Tout ce que j’aimais, de Siri Hustvedt

Publié le par Léthée

[Présentation de l’éditeur : Au milieu des années 1970, à New York, deux couples d'artistes ont partagé les rêves de liberté de l'époque. De l'art et de la création, ils ont fait le ciment d'une amitié qu'ils voulaient éternelle et, quand ils ont fondé leur famille, se sont installés dans des appartements voisins. Rien n'a pu les préparer aux coups dont le destin va les frapper et qui vont infléchir radicalement le cours de leurs vies... Siri Hustvedt convie ici à un voyage à travers les régions inquiétantes de l'âme : bouleversant, ambigu, vertigineux, Tout ce que j'aimais est le roman d'une génération coupable d'innocence qui se retrouve, vingt ans plus tard, au bout de son beau rêve.]

 
Achevé il y a maintenant plus d’un mois, cet ouvrage a fini de me faire oublier Les hirondelles de Kaboul, petit ouvrage inachevé(1) et désormais inachevable. Vous ne connaissez pas cet auteure ? Tâchez de retenir son nom. Bientôt, il ne sera plus question de l’appeler « la femme de Paul Auster ».

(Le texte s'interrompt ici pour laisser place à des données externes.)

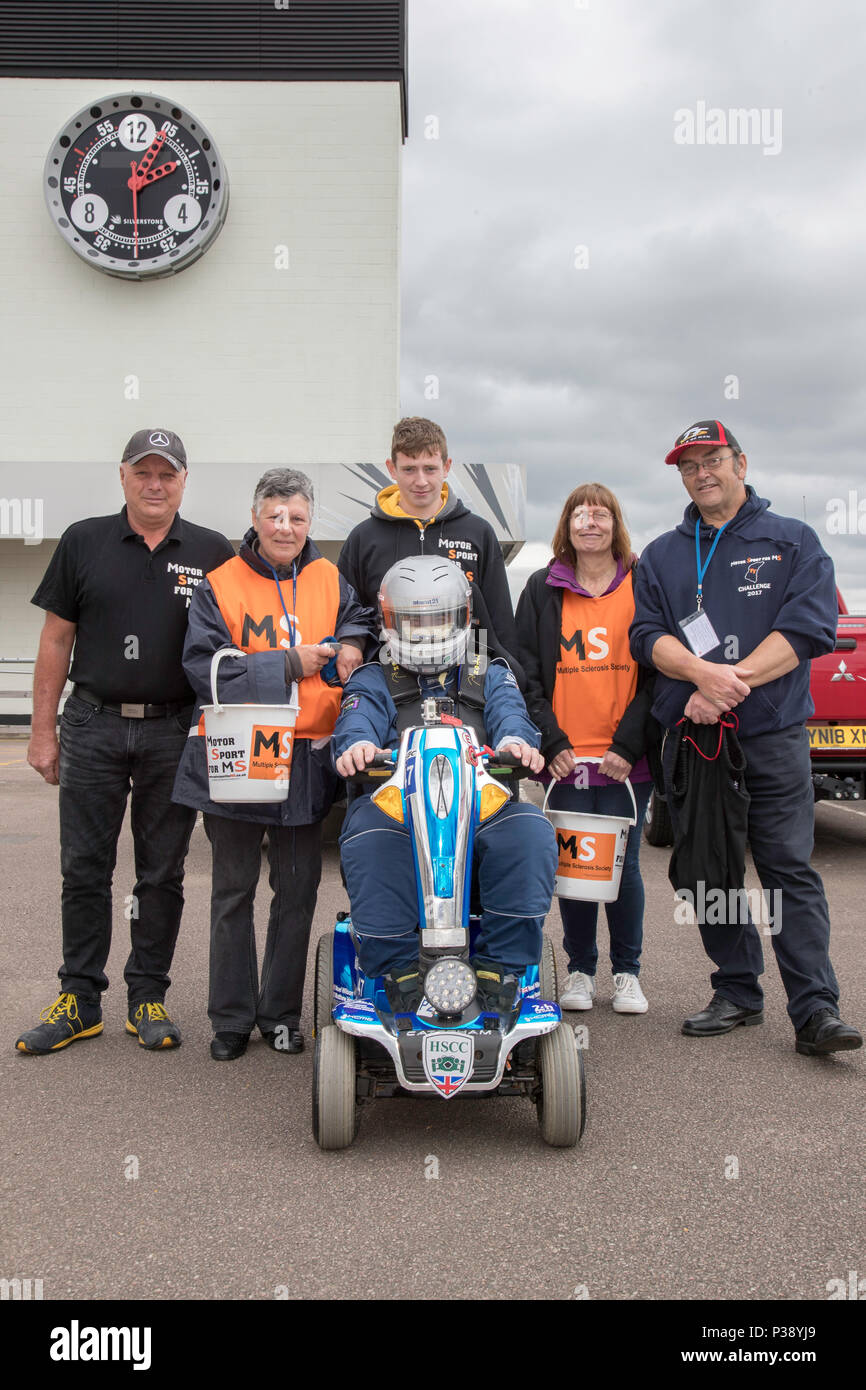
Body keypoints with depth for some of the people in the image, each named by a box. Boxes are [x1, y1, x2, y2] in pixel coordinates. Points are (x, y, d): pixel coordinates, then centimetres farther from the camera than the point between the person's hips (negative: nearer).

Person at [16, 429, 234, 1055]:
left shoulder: (212, 553, 4)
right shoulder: (83, 542, 6)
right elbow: (57, 640, 6)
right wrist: (43, 731, 2)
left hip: (175, 734, 0)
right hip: (92, 728, 1)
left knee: (162, 875, 7)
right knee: (84, 870, 5)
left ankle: (149, 996, 19)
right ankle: (80, 999, 16)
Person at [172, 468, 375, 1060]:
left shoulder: (330, 580, 5)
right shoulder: (221, 586, -4)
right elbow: (205, 668, -13)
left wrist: (350, 644, -11)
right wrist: (291, 664, -17)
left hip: (307, 761, 3)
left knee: (298, 891, 11)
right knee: (233, 892, 9)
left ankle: (280, 1013, 26)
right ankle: (232, 1018, 21)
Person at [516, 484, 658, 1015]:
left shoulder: (643, 586, 5)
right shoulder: (542, 589, 9)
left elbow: (657, 670, 1)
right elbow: (527, 672, 6)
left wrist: (629, 742, -8)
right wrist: (550, 741, -4)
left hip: (626, 759, -1)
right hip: (565, 757, 1)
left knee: (623, 865, 3)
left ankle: (628, 972, 19)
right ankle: (580, 970, 20)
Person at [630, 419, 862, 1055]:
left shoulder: (794, 542, 8)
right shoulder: (661, 555, 16)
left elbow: (809, 626, -6)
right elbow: (648, 633, 3)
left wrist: (733, 682, -16)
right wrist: (703, 672, -17)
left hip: (773, 734, -3)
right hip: (689, 735, 3)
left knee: (790, 867, -7)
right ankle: (738, 993, 18)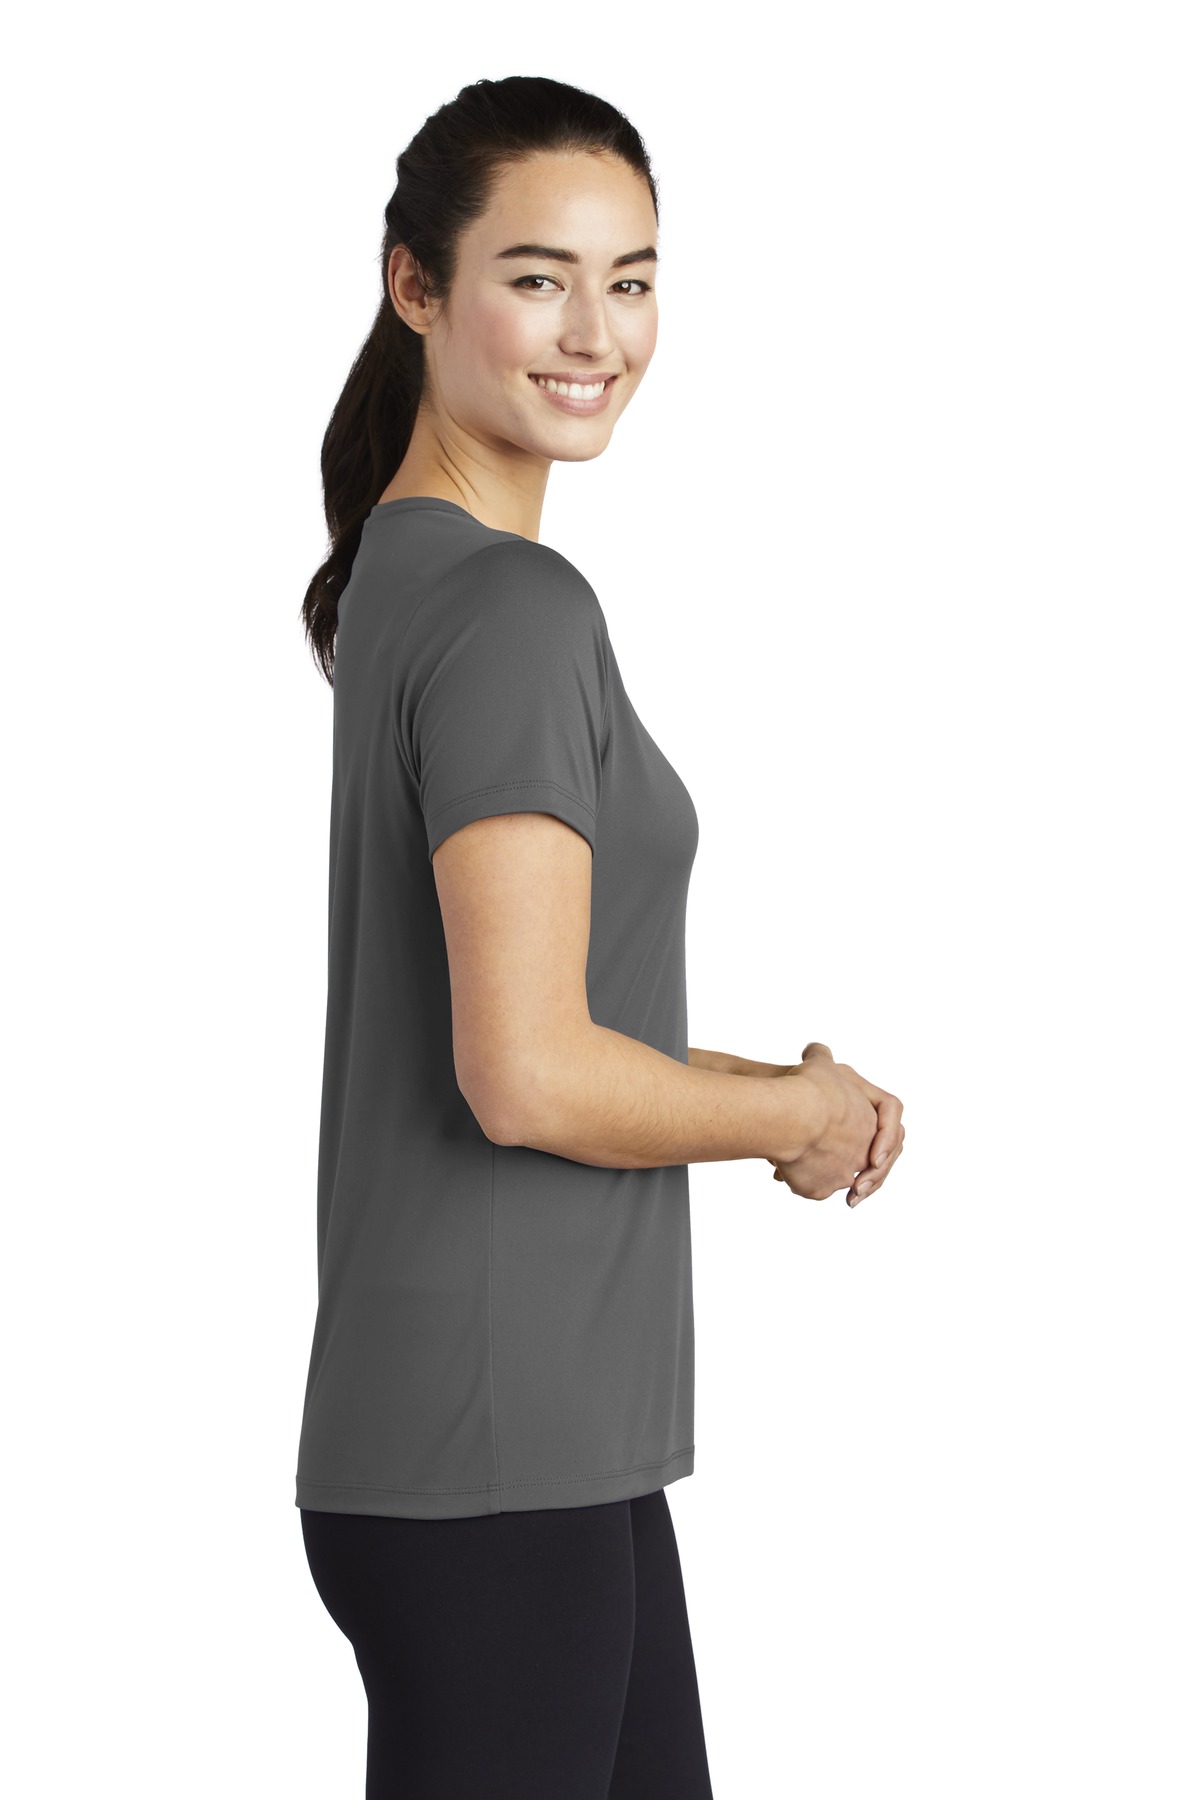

Tout ce que j’aimais est un vrai roman. Tout tissé de fiction, ficelé comme une vraie vie, il est la conséquence directe d’un talent caché qui se dévoile après avoir grandi dans l’ombre. Le narrateur y expose ni plus ni moins que sa vie, avec ses désirs, ses souvenirs bien sûr, ses doutes. Posant sur la table d’écriture tout ce qui l’a conduit à sa vieillesse, il se confit comme un ami qu’on écoutera avec compassion et bienveillance. C’est l’ami qu’on imagine avoir lorsqu’on croise le regard d’un complice de tous les jours. C’est l’histoire d’une amitié d’artistes, de vies mêlées, imbriquées, chiffonnées et malmenées. C’est l’histoire d’un gain inoubliable, de pertes irremplaçables. C’est aussi des destins qui marqueront à jamais la vie d’ lecteur, si exigent soit-il. Rares sont les ouvrages nous laissant des souvenirs aussi vivants, si vivants qu’on croirait découvrir le visage d’un des personnages derrière la porte ou assis à la table de la cuisine, analysant encore et encore sa conscience et ses désirs, le regard perdu dans un tableau accroché au mur d’en face. Une lecture garantie sans interruption, et de plus en plus intense à mesure qu’on approche de sa fin, si regrettée.
(1) Les hirondelles de Kaboul, livre oublié sur mon lieu de travail, regretté pendant toutes mes vacances, et désormais rendu illisible par la lecture de Tout ce que j'aimais.